The general idea is:
- If a user liked movies similar to an unseen movie, the unseen movie should receive a higher predicted rating.
- If a user gave lower ratings to similar movies, the unseen movie should receive a lower predicted rating.
Evaluation Plan
The recommender will be evaluated using a hold-out validation approach.
The observed ratings will be divided into:
- Training data
- Testing data
The model will be trained using the training data only. Then, it will predict ratings for the user-movie pairs in the testing data. These predicted ratings will be compared to the actual held-out ratings.
The evaluation metrics will be:
- Root Mean Squared Error (RMSE)
- Mean Absolute Error (MAE)
RMSE measures the average prediction error while giving larger errors more weight. MAE measures the average absolute difference between predicted and actual ratings. Together, these metrics provide a clear way to evaluate how close the recommender’s predictions are to the actual user ratings.
Expected Analysis
The analysis will show whether the personalized recommender can generate reasonable user-specific recommendations from the survey data. The final output will include both the evaluation results and the Top-3 recommendations for each user.
The results will also be compared conceptually to the previous global baseline recommender. The global baseline approach recommends based on overall popularity or average rating, while the personalized recommender adjusts recommendations based on the target user’s own rating history.
Anticipated Challenges
The main challenge is that the survey dataset is small and sparse. Since there are only a limited number of users, movies, and ratings, some movie pairs may not have enough overlapping ratings to calculate strong similarity scores.

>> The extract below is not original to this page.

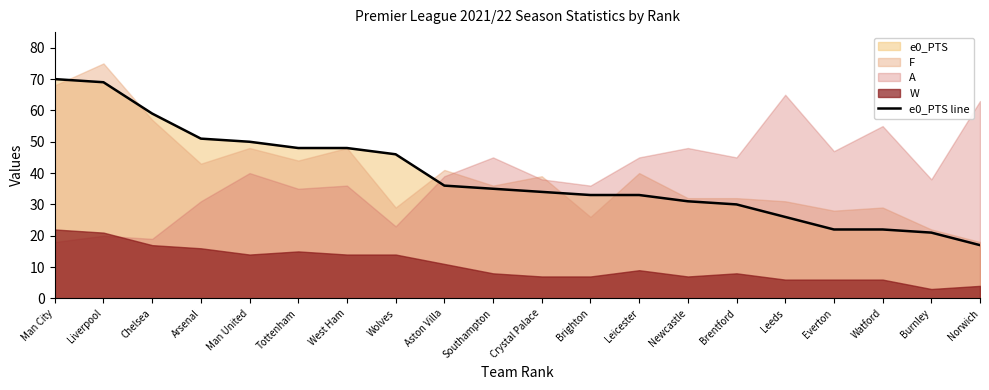

What is the difference between the maximum and minimum values?

53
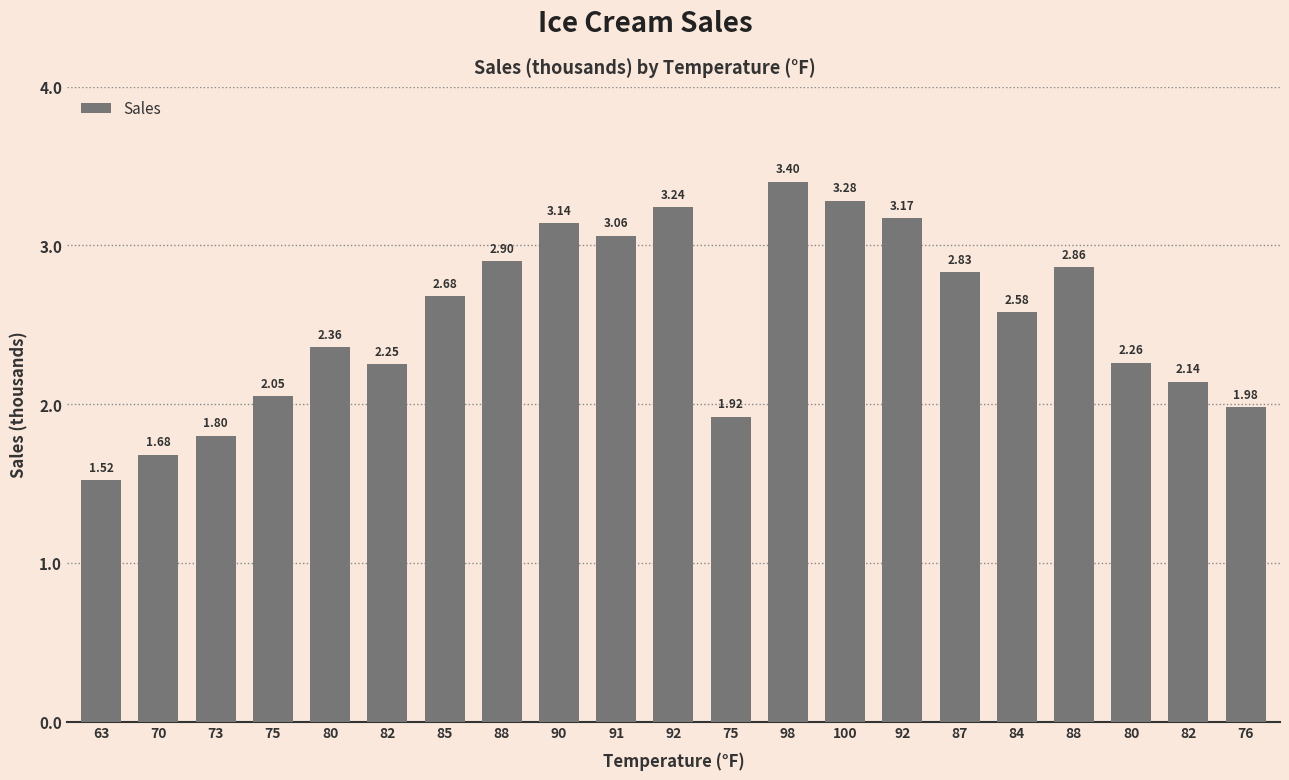

List the labels in order of value, largest first.

98, 100, 92, 92, 90, 91, 88, 88, 87, 85, 84, 80, 80, 82, 82, 75, 76, 75, 73, 70, 63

Because of this, the recommender will be treated as a small-scale demonstration of personalized recommendation logic rather than a production-level recommendation system. Any missing or unavailable predictions will be handled carefully, and the limitations will be explained in the final discussion.
Visualization Plan
To support the analysis and improve interpretability of the recommender system, a small set of visualizations will be included in the codebase.
These visualizations will include:
- A rating distribution plot to understand how users rated movies across the dataset.

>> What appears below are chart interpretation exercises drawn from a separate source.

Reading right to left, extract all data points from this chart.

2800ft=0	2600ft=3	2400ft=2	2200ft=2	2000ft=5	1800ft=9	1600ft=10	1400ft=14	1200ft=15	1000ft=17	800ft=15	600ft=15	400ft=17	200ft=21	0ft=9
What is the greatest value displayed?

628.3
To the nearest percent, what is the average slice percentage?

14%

- A predicted vs actual rating plot to evaluate the performance of the recommender system on the test data.
- A bar chart of Top-3 recommendations for selected users to visually illustrate the personalized recommendation output.
These visualizations are not the primary focus of the assignment but are included to enhance the clarity of the results and provide additional insight into model behavior.
Conclusion
This approach will extend the previous Global Baseline Estimate assignment by moving from non-personalized recommendations to personalized recommendations. By using item-to-item collaborative filtering, the recommender will generate ranked movie suggestions for each user based on their own rating behavior and similarities between movies.
The final submission will include the code, recommendation output, evaluation results, and a brief explanation of how the personalized recommender was built and evaluated.